▸ **Records for this exercise**:

/---

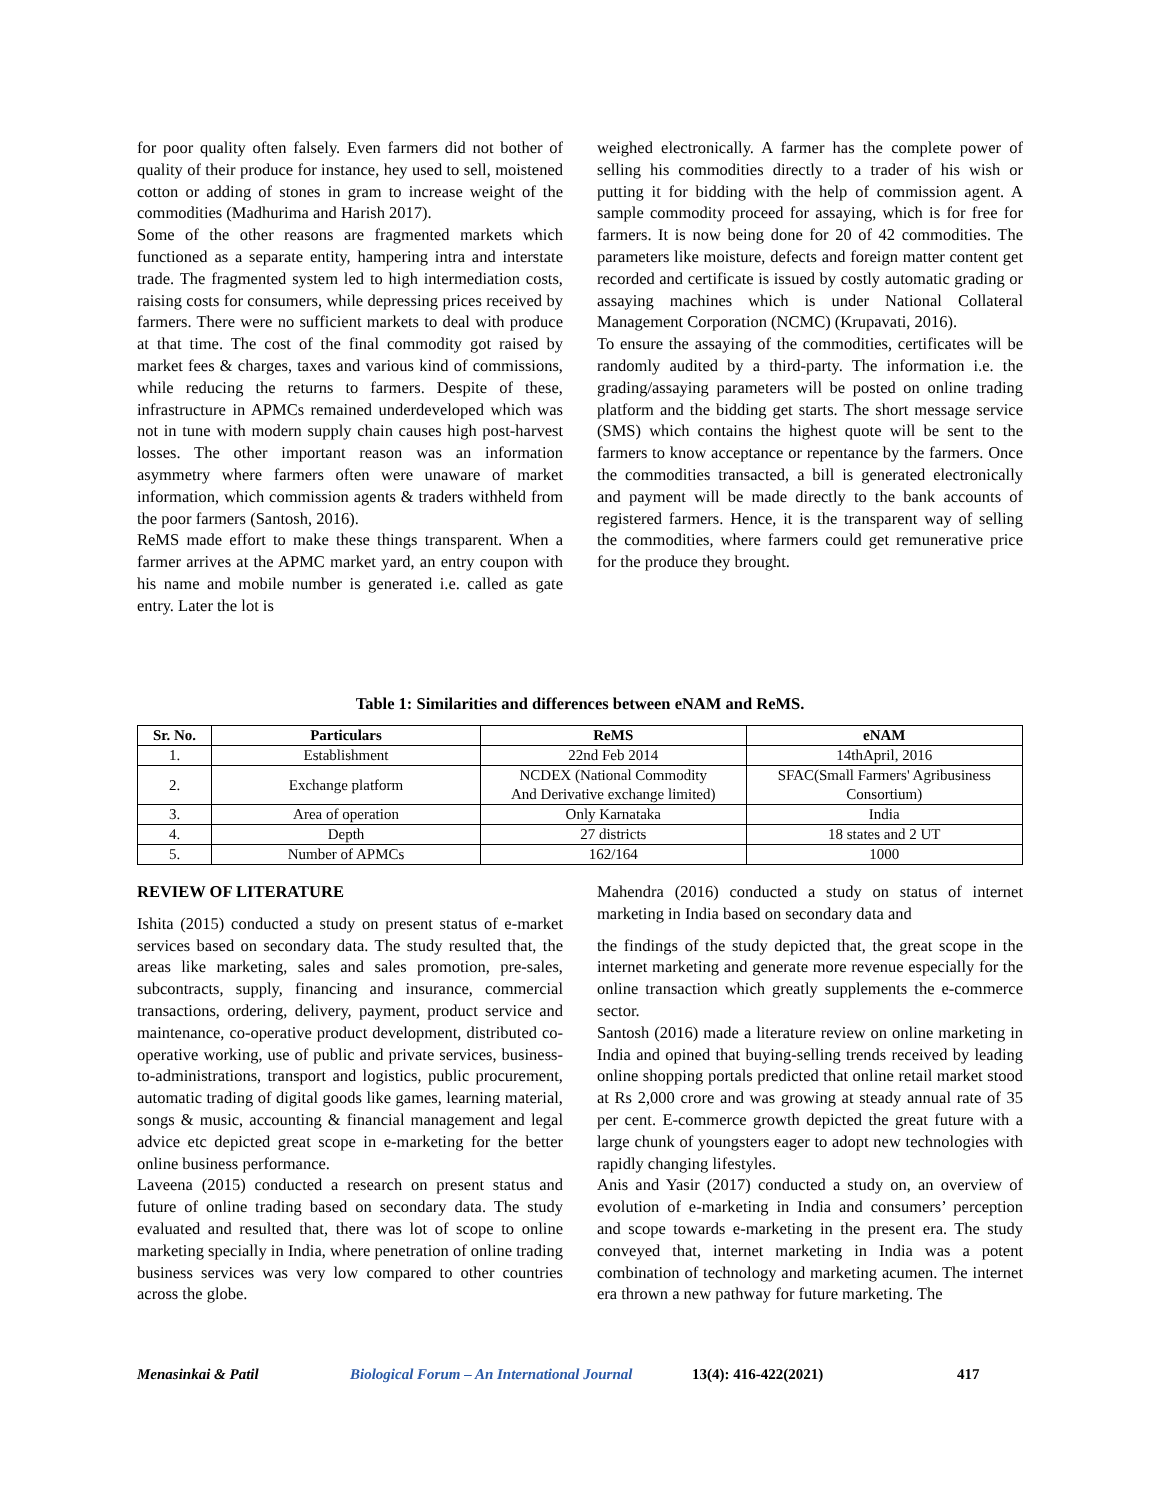for poor quality often falsely. Even farmers did not bother of quality of their produce for instance, hey used to sell, moistened cotton or adding of stones in gram to increase weight of the commodities (Madhurima and Harish 2017).
Some of the other reasons are fragmented markets which functioned as a separate entity, hampering intra and interstate trade. The fragmented system led to high intermediation costs, raising costs for consumers, while depressing prices received by farmers. There were no sufficient markets to deal with produce at that time. The cost of the final commodity got raised by market fees & charges, taxes and various kind of commissions, while reducing the returns to farmers. Despite of these, infrastructure in APMCs remained underdeveloped which was not in tune with modern supply chain causes high post-harvest losses. The other important reason was an information asymmetry where farmers often were unaware of market information, which commission agents & traders withheld from the poor farmers (Santosh, 2016).
ReMS made effort to make these things transparent. When a farmer arrives at the APMC market yard, an entry coupon with his name and mobile number is generated i.e. called as gate entry. Later the lot is
weighed electronically. A farmer has the complete power of selling his commodities directly to a trader of his wish or putting it for bidding with the help of commission agent. A sample commodity proceed for assaying, which is for free for farmers. It is now being done for 20 of 42 commodities. The parameters like moisture, defects and foreign matter content get recorded and certificate is issued by costly automatic grading or assaying machines which is under National Collateral Management Corporation (NCMC) (Krupavati, 2016).
To ensure the assaying of the commodities, certificates will be randomly audited by a third-party. The information i.e. the grading/assaying parameters will be posted on online trading platform and the bidding get starts. The short message service (SMS) which contains the highest quote will be sent to the farmers to know acceptance or repentance by the farmers. Once the commodities transacted, a bill is generated electronically and payment will be made directly to the bank accounts of registered farmers. Hence, it is the transparent way of selling the commodities, where farmers could get remunerative price for the produce they brought.
Table 1: Similarities and differences between eNAM and ReMS.
| Sr. No. | Particulars | ReMS | eNAM |
| --- | --- | --- | --- |
| 1. | Establishment | 22nd Feb 2014 | 14thApril, 2016 |
| 2. | Exchange platform | NCDEX (National Commodity And Derivative exchange limited) | SFAC(Small Farmers' Agribusiness Consortium) |
| 3. | Area of operation | Only Karnataka | India |
| 4. | Depth | 27 districts | 18 states and 2 UT |
| 5. | Number of APMCs | 162/164 | 1000 |
REVIEW OF LITERATURE
Ishita (2015) conducted a study on present status of e-market services based on secondary data. The study resulted that, the areas like marketing, sales and sales promotion, pre-sales, subcontracts, supply, financing and insurance, commercial transactions, ordering, delivery, payment, product service and maintenance, co-operative product development, distributed co-operative working, use of public and private services, business-to-administrations, transport and logistics, public procurement, automatic trading of digital goods like games, learning material, songs & music, accounting & financial management and legal advice etc depicted great scope in e-marketing for the better online business performance.
Laveena (2015) conducted a research on present status and future of online trading based on secondary data. The study evaluated and resulted that, there was lot of scope to online marketing specially in India, where penetration of online trading business services was very low compared to other countries across the globe.
Mahendra (2016) conducted a study on status of internet marketing in India based on secondary data and
the findings of the study depicted that, the great scope in the internet marketing and generate more revenue especially for the online transaction which greatly supplements the e-commerce sector.
Santosh (2016) made a literature review on online marketing in India and opined that buying-selling trends received by leading online shopping portals predicted that online retail market stood at Rs 2,000 crore and was growing at steady annual rate of 35 per cent. E-commerce growth depicted the great future with a large chunk of youngsters eager to adopt new technologies with rapidly changing lifestyles.
Anis and Yasir (2017) conducted a study on, an overview of evolution of e-marketing in India and consumers’ perception and scope towards e-marketing in the present era. The study conveyed that, internet marketing in India was a potent combination of technology and marketing acumen. The internet era thrown a new pathway for future marketing. The
Menasinkai & Patil Biological Forum – An International Journal 13(4): 416-422(2021) 417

\---

▸ **Assigned task**:
Take the lines from the first line of the entries through the line with "ReMS made effort", inclusive, and give them again exactly, minus any pictures.

▸ **Written answer**:
for poor quality often falsely. Even farmers did not bother of quality of their produce for instance, hey used to sell, moistened cotton or adding of stones in gram to increase weight of the commodities (Madhurima and Harish 2017).
Some of the other reasons are fragmented markets which functioned as a separate entity, hampering intra and interstate trade. The fragmented system led to high intermediation costs, raising costs for consumers, while depressing prices received by farmers. There were no sufficient markets to deal with produce at that time. The cost of the final commodity got raised by market fees & charges, taxes and various kind of commissions, while reducing the returns to farmers. Despite of these, infrastructure in APMCs remained underdeveloped which was not in tune with modern supply chain causes high post-harvest losses. The other important reason was an information asymmetry where farmers often were unaware of market information, which commission agents & traders withheld from the poor farmers (Santosh, 2016).
ReMS made effort to make these things transparent. When a farmer arrives at the APMC market yard, an entry coupon with his name and mobile number is generated i.e. called as gate entry. Later the lot is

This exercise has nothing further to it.